I was recently granted the opportunity to help instruct a forcible entry class for the new recruits at our fire academy. After a long eight hour day of teaching hands-on skills and answering questions, I was picking up equipment when I was presented with the hardest question of the day from a student. One of the new guys approached me and asked, “What does it take to be successful?” At first, I was flattered, I must have laid it on thick and sounded like I knew what I was saying if he is asking ME this question. As I was composing a reply that was just short of genius, it hit me; I didn’t have an answer.

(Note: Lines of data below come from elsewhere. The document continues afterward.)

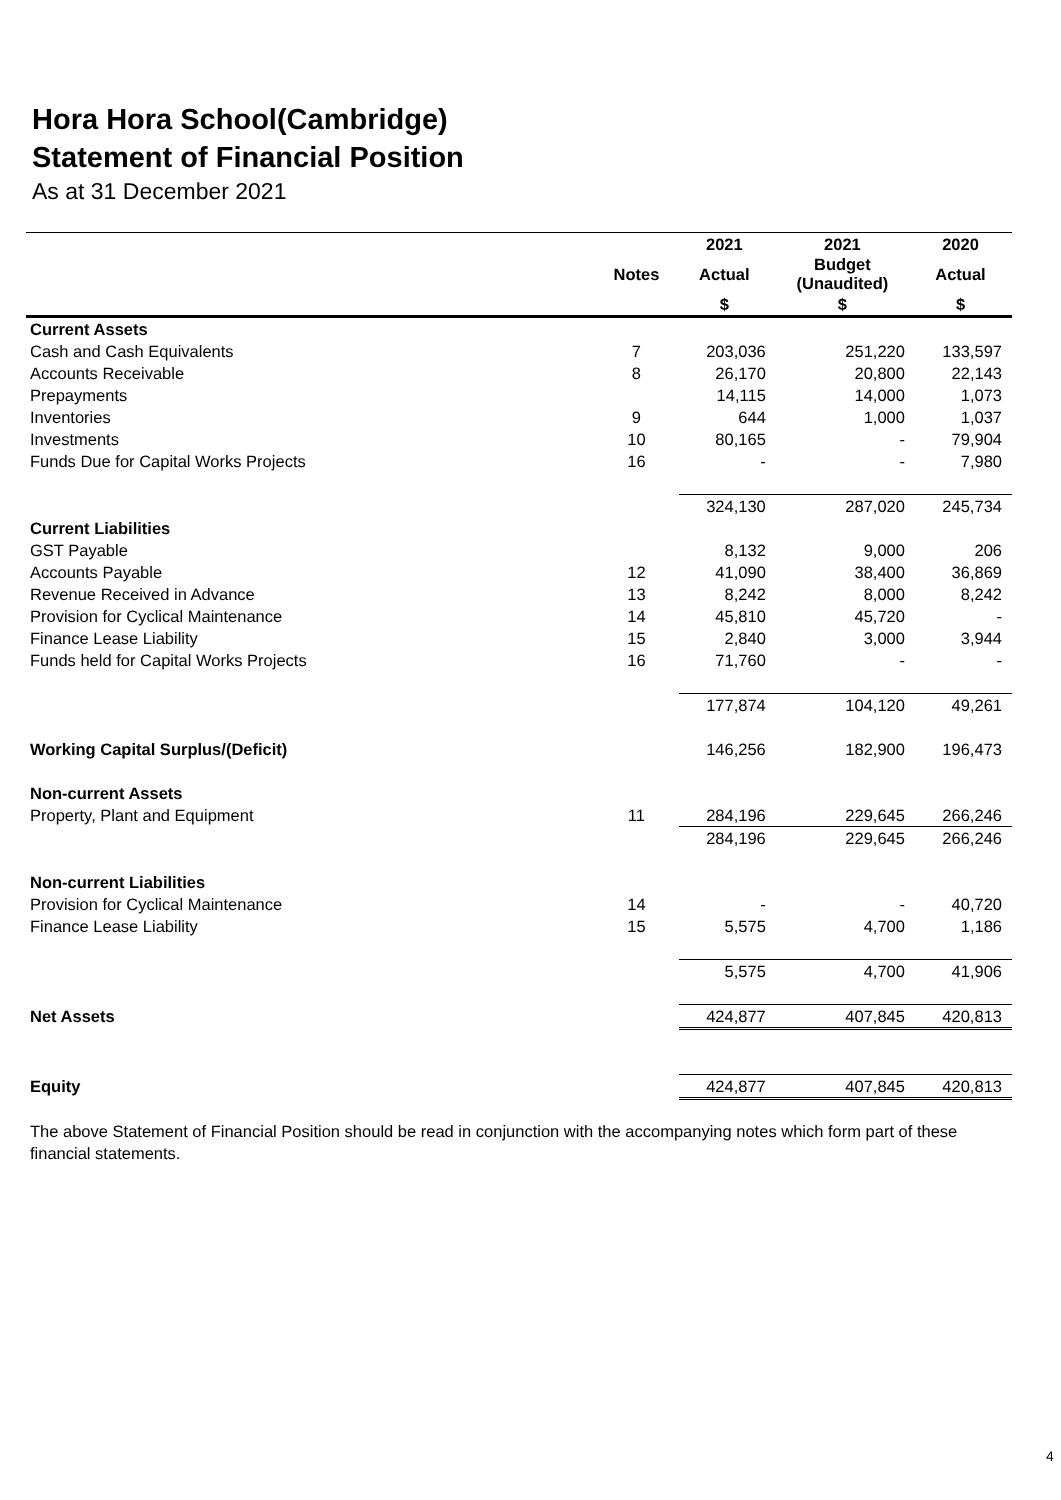Hora Hora School(Cambridge)
Statement of Financial Position
As at 31 December 2021
| | | 2021 | 2021 | 2020 |
| --- | --- | --- | --- | --- |
| | Notes | Actual | Budget (Unaudited) | Actual |
| | | $ | $ | $ |
| Current Assets | | | | |
| Cash and Cash Equivalents | 7 | 203,036 | 251,220 | 133,597 |
| Accounts Receivable | 8 | 26,170 | 20,800 | 22,143 |
| Prepayments | | 14,115 | 14,000 | 1,073 |
| Inventories | 9 | 644 | 1,000 | 1,037 |
| Investments | 10 | 80,165 | - | 79,904 |
| Funds Due for Capital Works Projects | 16 | - | - | 7,980 |
| | | 324,130 | 287,020 | 245,734 |
| Current Liabilities | | | | |
| GST Payable | | 8,132 | 9,000 | 206 |
| Accounts Payable | 12 | 41,090 | 38,400 | 36,869 |
| Revenue Received in Advance | 13 | 8,242 | 8,000 | 8,242 |
| Provision for Cyclical Maintenance | 14 | 45,810 | 45,720 | - |
| Finance Lease Liability | 15 | 2,840 | 3,000 | 3,944 |
| Funds held for Capital Works Projects | 16 | 71,760 | - | - |
| | | 177,874 | 104,120 | 49,261 |
| Working Capital Surplus/(Deficit) | | 146,256 | 182,900 | 196,473 |
| Non-current Assets | | | | |
| Property, Plant and Equipment | 11 | 284,196 | 229,645 | 266,246 |
| | | 284,196 | 229,645 | 266,246 |
| Non-current Liabilities | | | | |
| Provision for Cyclical Maintenance | 14 | - | - | 40,720 |
| Finance Lease Liability | 15 | 5,575 | 4,700 | 1,186 |
| | | 5,575 | 4,700 | 41,906 |
| Net Assets | | 424,877 | 407,845 | 420,813 |
| Equity | | 424,877 | 407,845 | 420,813 |
The above Statement of Financial Position should be read in conjunction with the accompanying notes which form part of these financial statements.
4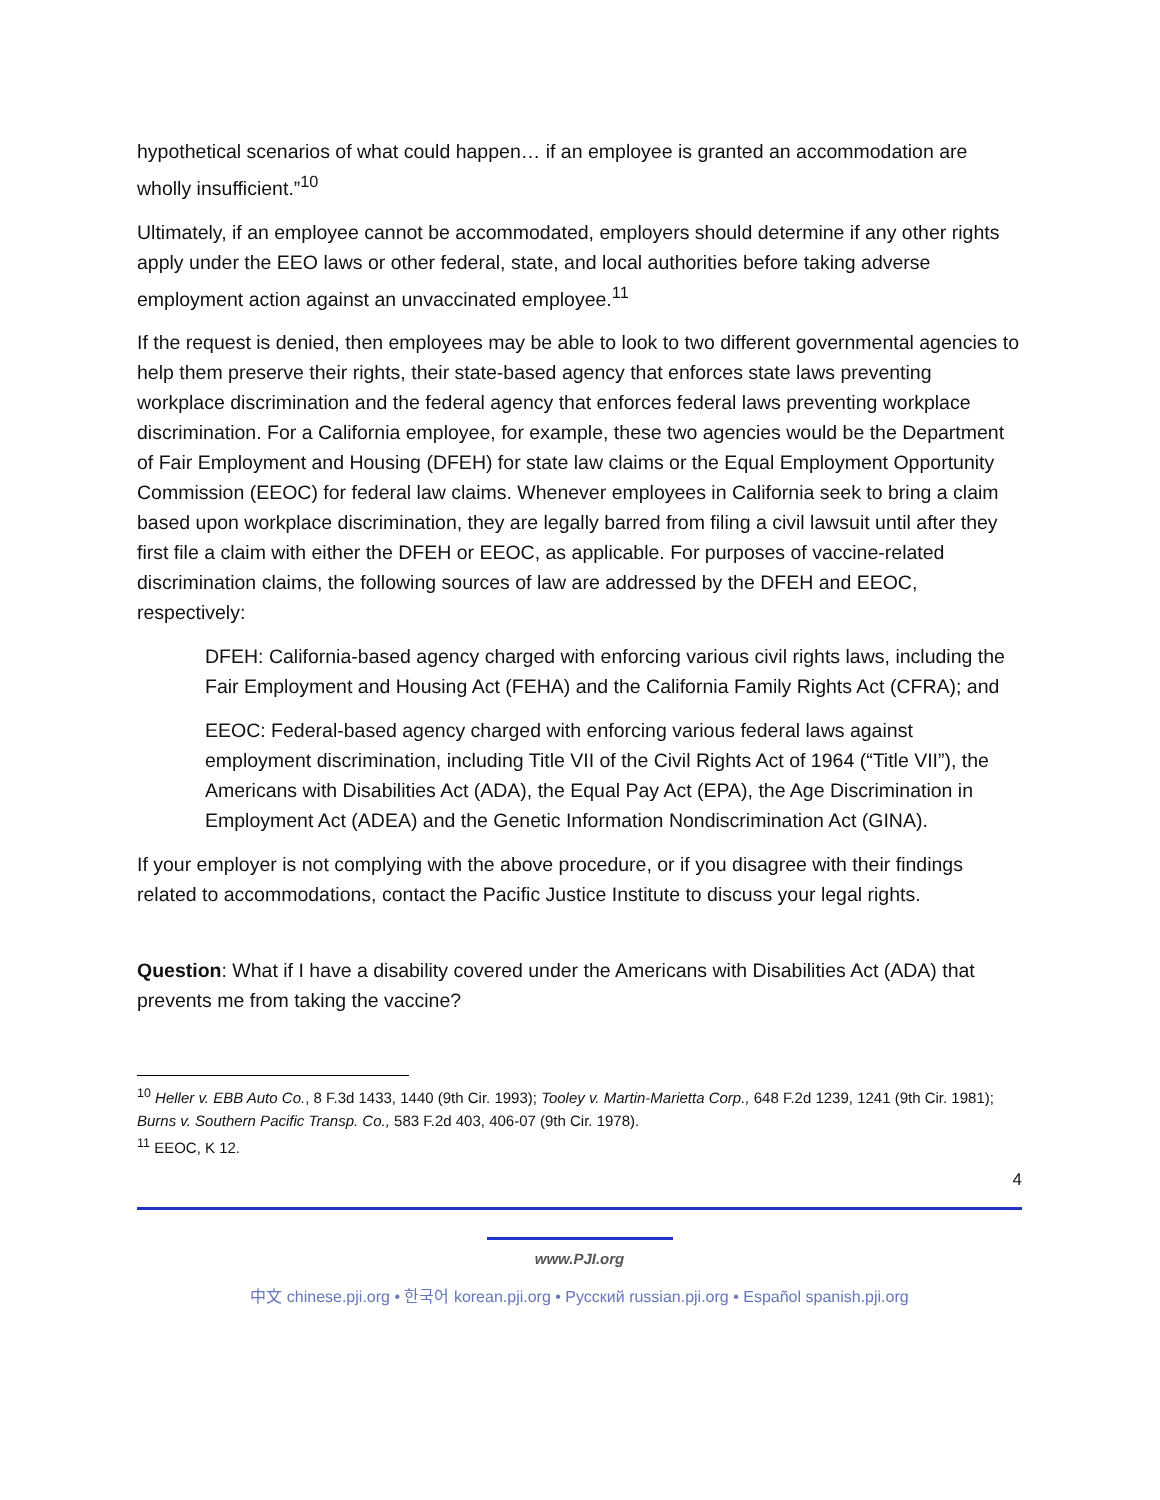hypothetical scenarios of what could happen… if an employee is granted an accommodation are wholly insufficient.”<sup>10</sup>
Ultimately, if an employee cannot be accommodated, employers should determine if any other rights apply under the EEO laws or other federal, state, and local authorities before taking adverse employment action against an unvaccinated employee.<sup>11</sup>
If the request is denied, then employees may be able to look to two different governmental agencies to help them preserve their rights, their state-based agency that enforces state laws preventing workplace discrimination and the federal agency that enforces federal laws preventing workplace discrimination. For a California employee, for example, these two agencies would be the Department of Fair Employment and Housing (DFEH) for state law claims or the Equal Employment Opportunity Commission (EEOC) for federal law claims. Whenever employees in California seek to bring a claim based upon workplace discrimination, they are legally barred from filing a civil lawsuit until after they first file a claim with either the DFEH or EEOC, as applicable. For purposes of vaccine-related discrimination claims, the following sources of law are addressed by the DFEH and EEOC, respectively:
DFEH: California-based agency charged with enforcing various civil rights laws, including the Fair Employment and Housing Act (FEHA) and the California Family Rights Act (CFRA); and
EEOC: Federal-based agency charged with enforcing various federal laws against employment discrimination, including Title VII of the Civil Rights Act of 1964 (“Title VII”), the Americans with Disabilities Act (ADA), the Equal Pay Act (EPA), the Age Discrimination in Employment Act (ADEA) and the Genetic Information Nondiscrimination Act (GINA).
If your employer is not complying with the above procedure, or if you disagree with their findings related to accommodations, contact the Pacific Justice Institute to discuss your legal rights.
Question: What if I have a disability covered under the Americans with Disabilities Act (ADA) that prevents me from taking the vaccine?
<sup>10</sup> Heller v. EBB Auto Co., 8 F.3d 1433, 1440 (9th Cir. 1993); Tooley v. Martin-Marietta Corp., 648 F.2d 1239, 1241 (9th Cir. 1981); Burns v. Southern Pacific Transp. Co., 583 F.2d 403, 406-07 (9th Cir. 1978).
<sup>11</sup> EEOC, K 12.
4
www.PJI.org
中文 chinese.pji.org • 한국어 korean.pji.org • Русский russian.pji.org • Español spanish.pji.org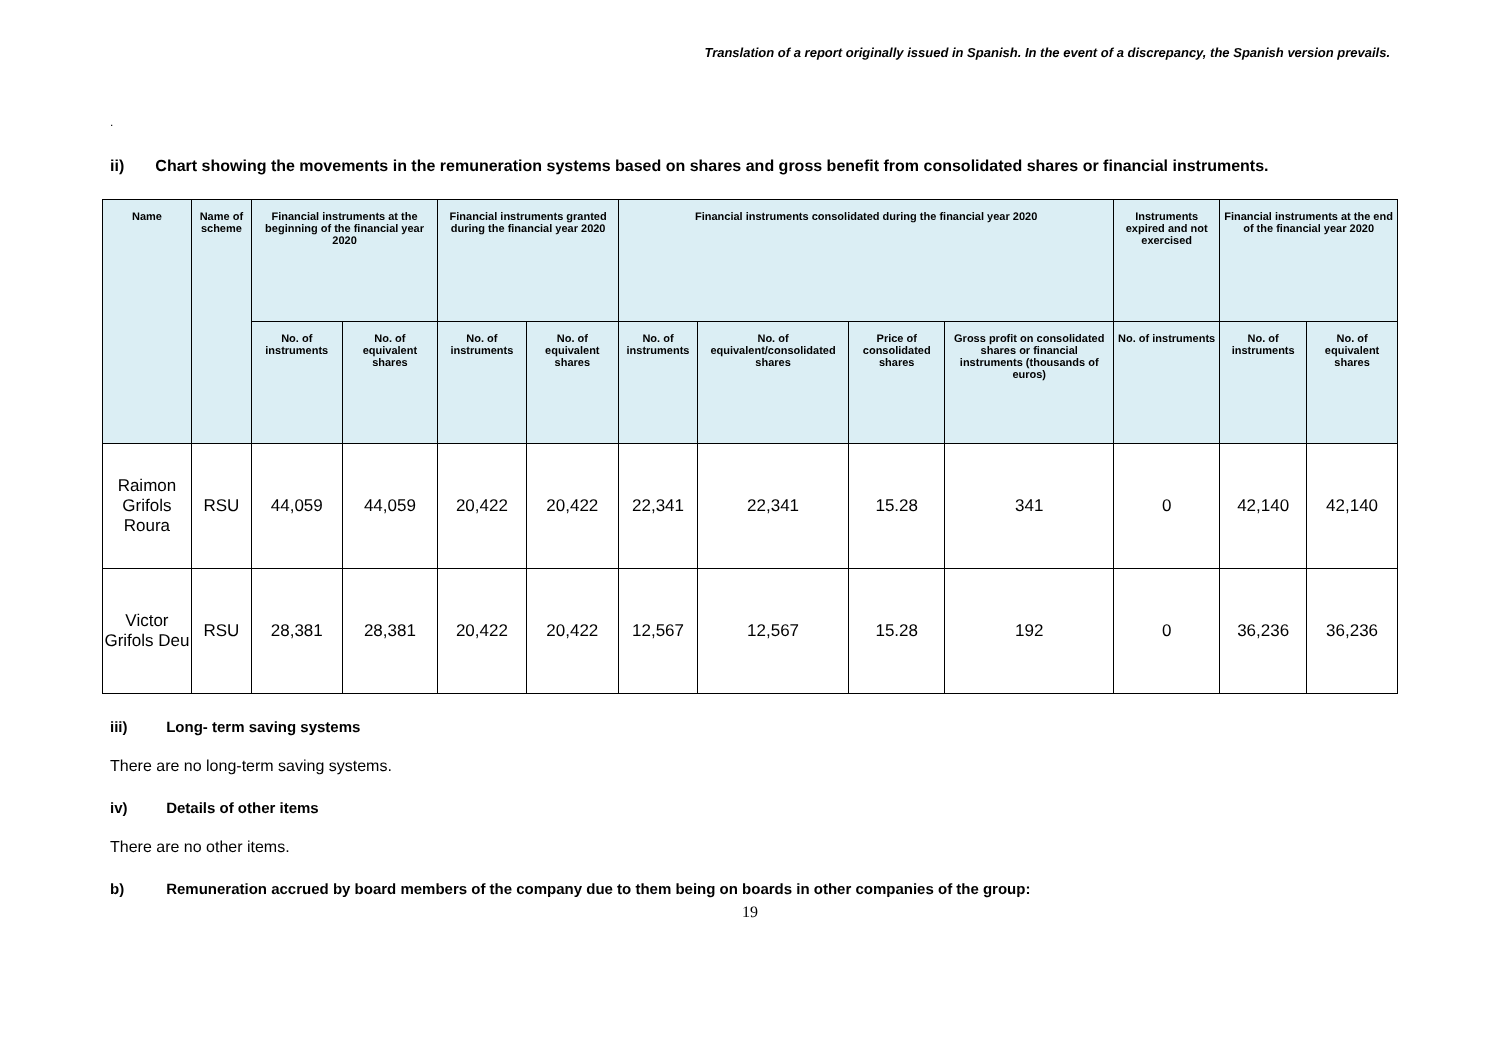Translation of a report originally issued in Spanish. In the event of a discrepancy, the Spanish version prevails.
.
ii) Chart showing the movements in the remuneration systems based on shares and gross benefit from consolidated shares or financial instruments.
| Name | Name of scheme | Financial instruments at the beginning of the financial year 2020 | | Financial instruments granted during the financial year 2020 | | Financial instruments consolidated during the financial year 2020 | | | | Instruments expired and not exercised | Financial instruments at the end of the financial year 2020 | |
| --- | --- | --- | --- | --- | --- | --- | --- | --- | --- | --- | --- | --- |
| | | No. of instruments | No. of equivalent shares | No. of instruments | No. of equivalent shares | No. of instruments | No. of equivalent/consolidated shares | Price of consolidated shares | Gross profit on consolidated shares or financial instruments (thousands of euros) | No. of instruments | No. of instruments | No. of equivalent shares |
| Raimon Grifols Roura | RSU | 44,059 | 44,059 | 20,422 | 20,422 | 22,341 | 22,341 | 15.28 | 341 | 0 | 42,140 | 42,140 |
| Victor Grifols Deu | RSU | 28,381 | 28,381 | 20,422 | 20,422 | 12,567 | 12,567 | 15.28 | 192 | 0 | 36,236 | 36,236 |
iii) Long- term saving systems
There are no long-term saving systems.
iv) Details of other items
There are no other items.
b) Remuneration accrued by board members of the company due to them being on boards in other companies of the group:
19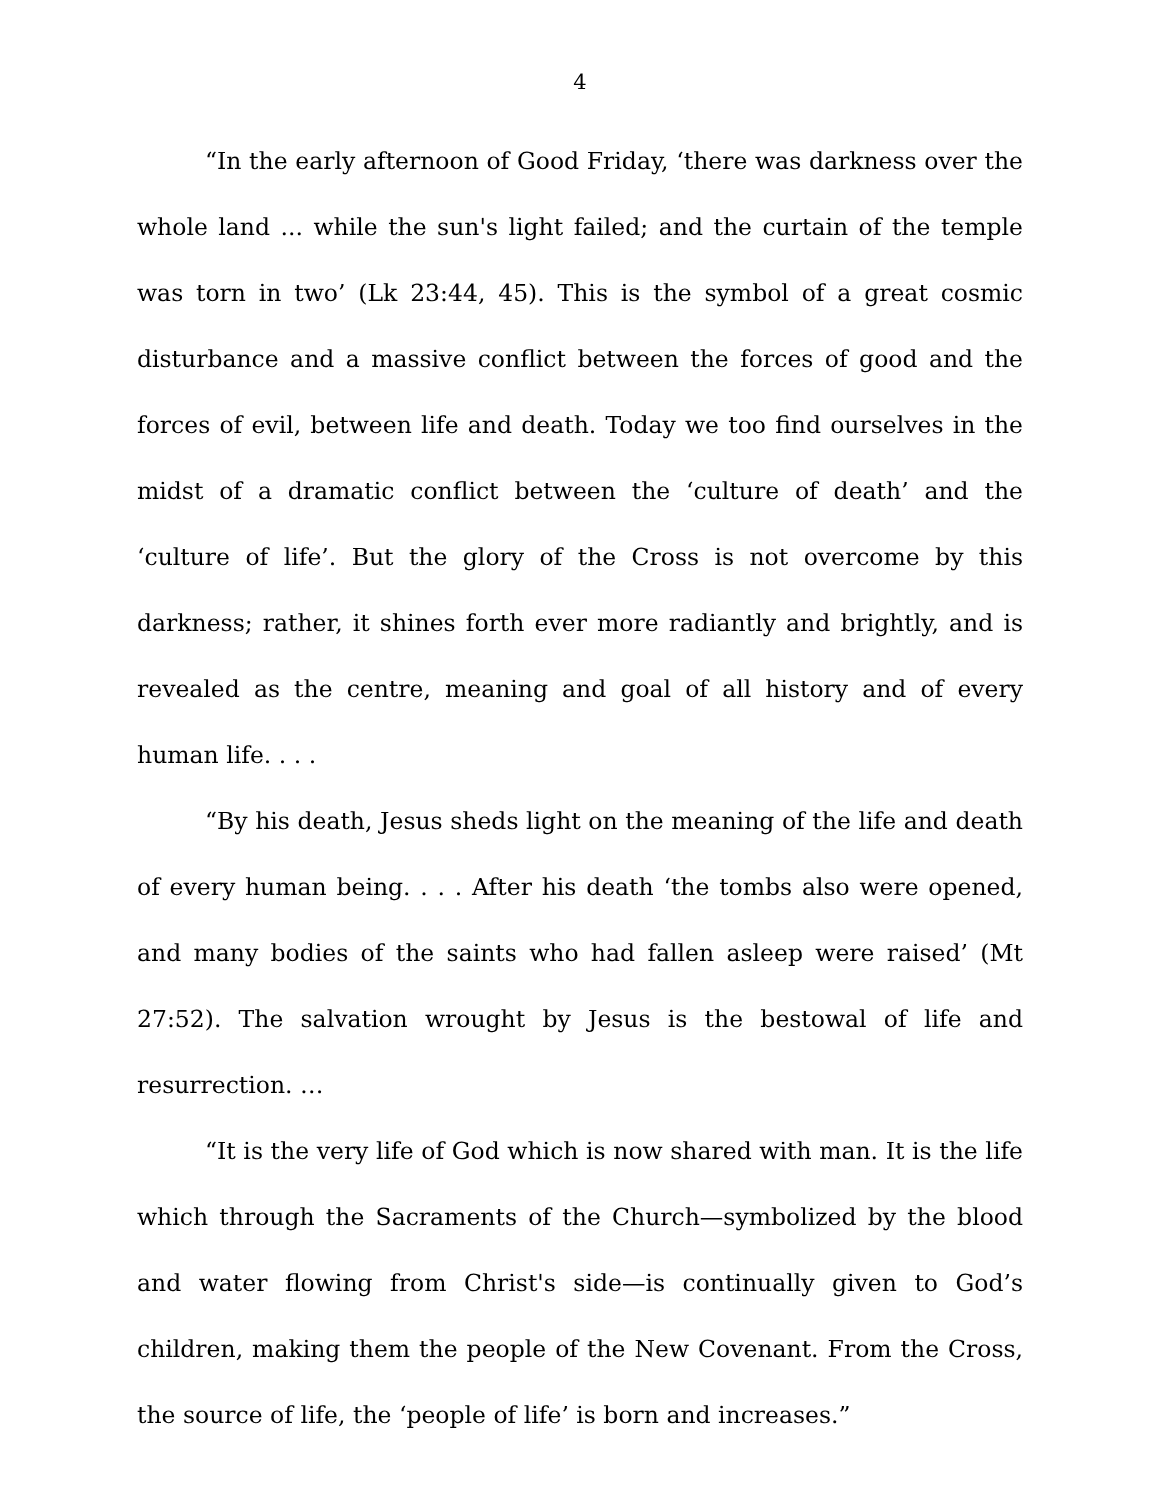4
“In the early afternoon of Good Friday, ‘there was darkness over the whole land ... while the sun's light failed; and the curtain of the temple was torn in two’ (Lk 23:44, 45). This is the symbol of a great cosmic disturbance and a massive conflict between the forces of good and the forces of evil, between life and death. Today we too find ourselves in the midst of a dramatic conflict between the ‘culture of death’ and the ‘culture of life’. But the glory of the Cross is not overcome by this darkness; rather, it shines forth ever more radiantly and brightly, and is revealed as the centre, meaning and goal of all history and of every human life. . . .
“By his death, Jesus sheds light on the meaning of the life and death of every human being. . . . After his death ‘the tombs also were opened, and many bodies of the saints who had fallen asleep were raised’ (Mt 27:52). The salvation wrought by Jesus is the bestowal of life and resurrection. …
“It is the very life of God which is now shared with man. It is the life which through the Sacraments of the Church—symbolized by the blood and water flowing from Christ's side—is continually given to God’s children, making them the people of the New Covenant. From the Cross, the source of life, the ‘people of life’ is born and increases.”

See, it wasn’t that long ago I was walking out of the interview with the Chief of the department I now work for thinking, “Man, if I could just get my foot in the door and get hired, I would have it all.” At that time, just getting a job was the true definition of success. A few short months later, I was in the thick of my academy. Late night studying and trying to perform at my best physical condition, day-in and day-out. My thoughts were the same, “Boy, if I make it through this, I’ve done it.” This led into a year of probation, which seemed like an eternity, and yes, I again thought if I can make it through, I’ll be successful.
See, in our ever changing job, success is such a hard thing to label. It is a mark that often changes, even sometimes daily. Each person sets their own bar for what success is and only they know when they achieve it. Throughout my short career, my goals have changed drastically, and I have yet to figure out what I actually consider success. At times, success is looking ahead to try move to the next level in the department and promote. That being said, I would have no problem being a firefighter my whole career and trying my hardest to perfect the trade. That to me is equally successful. I think after every call that doesn’t go well, or if I make a mistake that I can prevent from happening again; that is success.
I’m not sure as of today what I must do in my career to be successful. In terms of actions, I think that’s something we must all figure out for ourselves. I will say, that when you go home at the end of every shift, you will make it to retirement and even enjoy a healthy life after your career. That is successful in every sense of the word. Take care of yourself, and give 100% every day to put on the uniform and you will have a successful career no matter what you think success is.